__REQUEST__.
Rewrite the data from the line containing "Reading right to" through the line containing "Does the chart contain any negative values?", replacing "chart" with "graph" and keeping everything else the same. Leave out the pictures.

Top of THE RECORDS

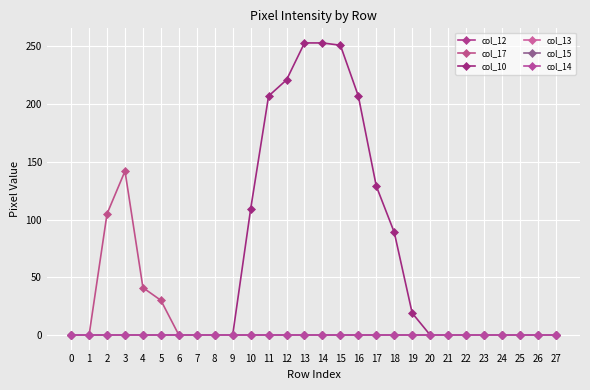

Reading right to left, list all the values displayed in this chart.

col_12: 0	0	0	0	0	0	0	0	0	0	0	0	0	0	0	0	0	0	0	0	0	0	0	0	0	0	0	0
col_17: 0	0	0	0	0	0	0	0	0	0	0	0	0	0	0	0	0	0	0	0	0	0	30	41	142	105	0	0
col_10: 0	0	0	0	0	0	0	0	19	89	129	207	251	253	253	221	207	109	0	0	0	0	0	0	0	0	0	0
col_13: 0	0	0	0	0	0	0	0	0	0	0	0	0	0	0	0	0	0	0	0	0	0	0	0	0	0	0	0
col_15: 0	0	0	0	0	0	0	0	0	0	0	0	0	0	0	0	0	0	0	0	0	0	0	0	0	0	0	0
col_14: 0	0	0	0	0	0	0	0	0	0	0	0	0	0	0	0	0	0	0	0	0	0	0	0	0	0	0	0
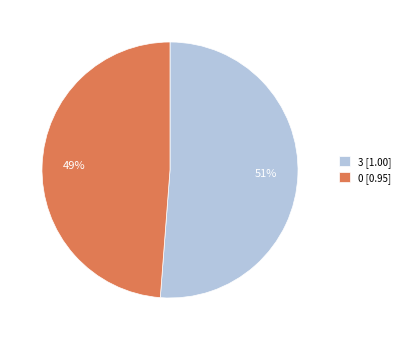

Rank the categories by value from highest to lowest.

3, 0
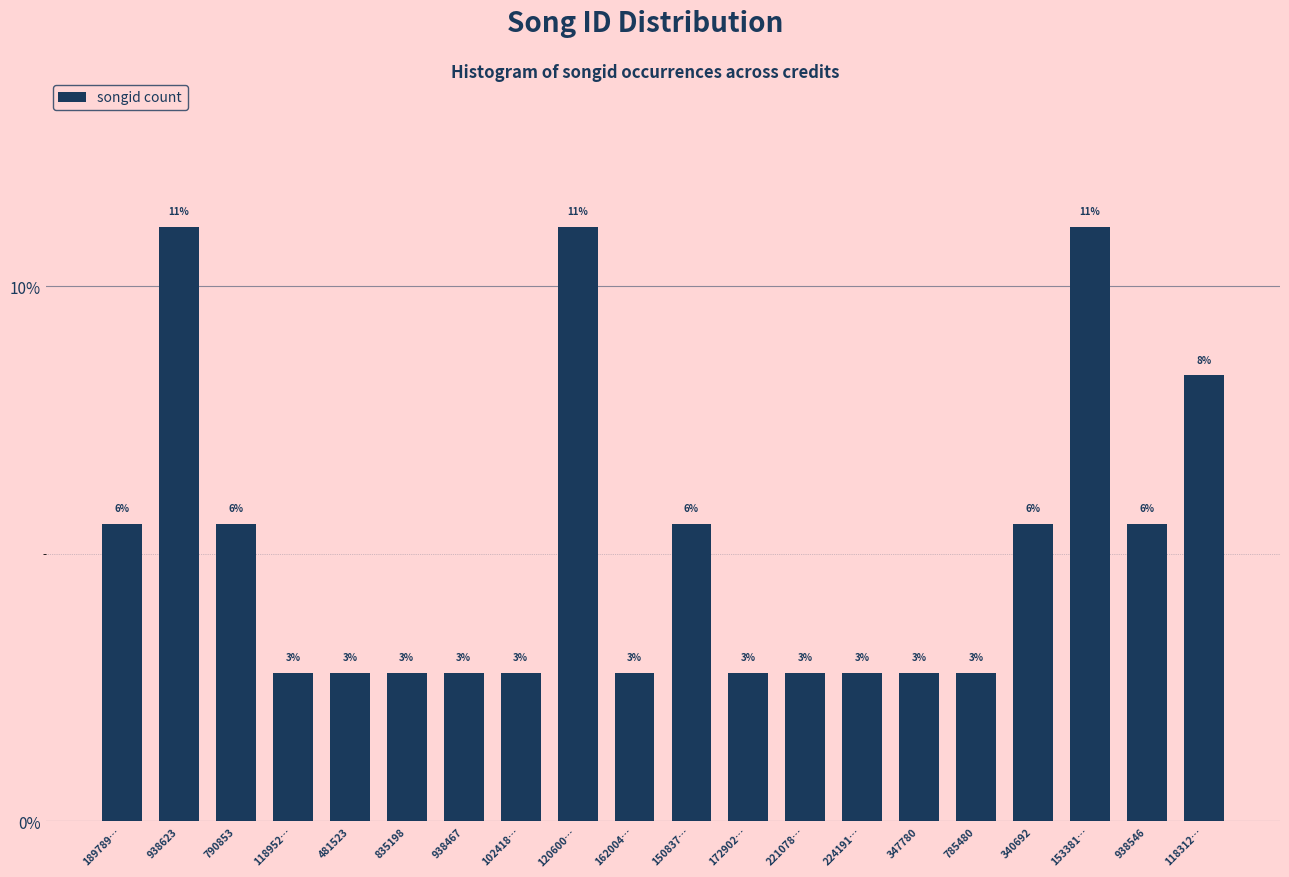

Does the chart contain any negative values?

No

Bottom of THE RECORDS
Top of THE RECORDS

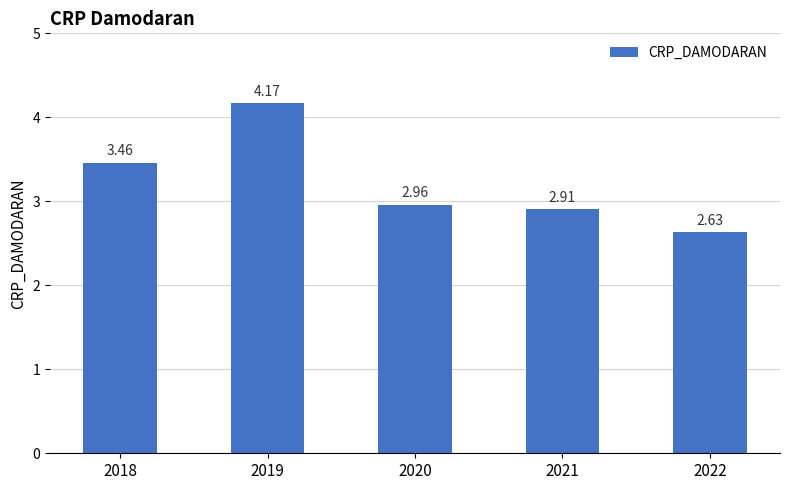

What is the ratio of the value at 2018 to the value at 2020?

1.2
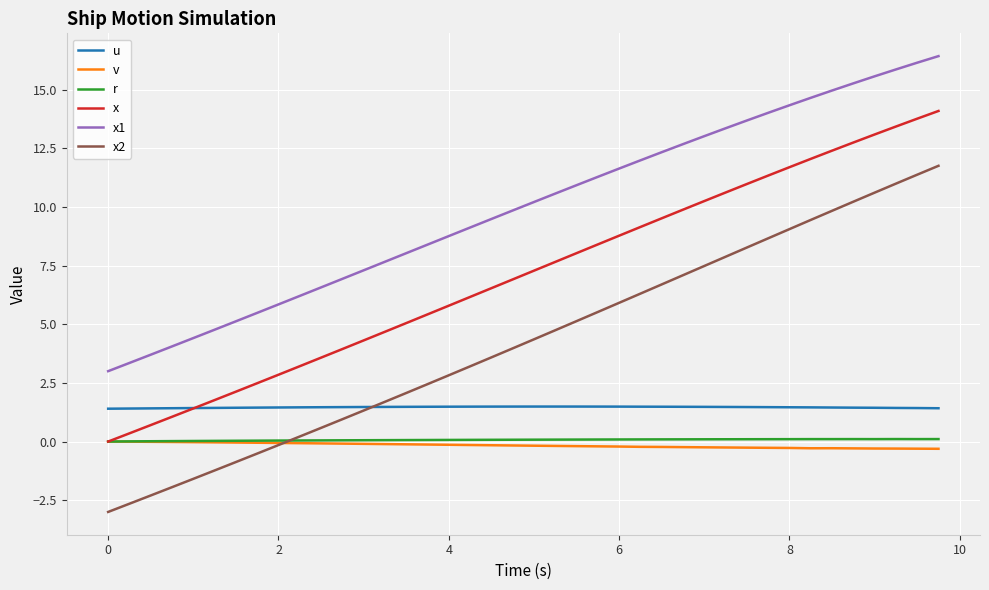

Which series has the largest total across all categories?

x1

Bottom of THE RECORDS

__ANSWER__.
Reading right to left, list all the values displayed in this graph.

col_12: 0	0	0	0	0	0	0	0	0	0	0	0	0	0	0	0	0	0	0	0	0	0	0	0	0	0	0	0
col_17: 0	0	0	0	0	0	0	0	0	0	0	0	0	0	0	0	0	0	0	0	0	0	30	41	142	105	0	0
col_10: 0	0	0	0	0	0	0	0	19	89	129	207	251	253	253	221	207	109	0	0	0	0	0	0	0	0	0	0
col_13: 0	0	0	0	0	0	0	0	0	0	0	0	0	0	0	0	0	0	0	0	0	0	0	0	0	0	0	0
col_15: 0	0	0	0	0	0	0	0	0	0	0	0	0	0	0	0	0	0	0	0	0	0	0	0	0	0	0	0
col_14: 0	0	0	0	0	0	0	0	0	0	0	0	0	0	0	0	0	0	0	0	0	0	0	0	0	0	0	0

Rank the categories by value from highest to lowest.

3, 0

Does the graph contain any negative values?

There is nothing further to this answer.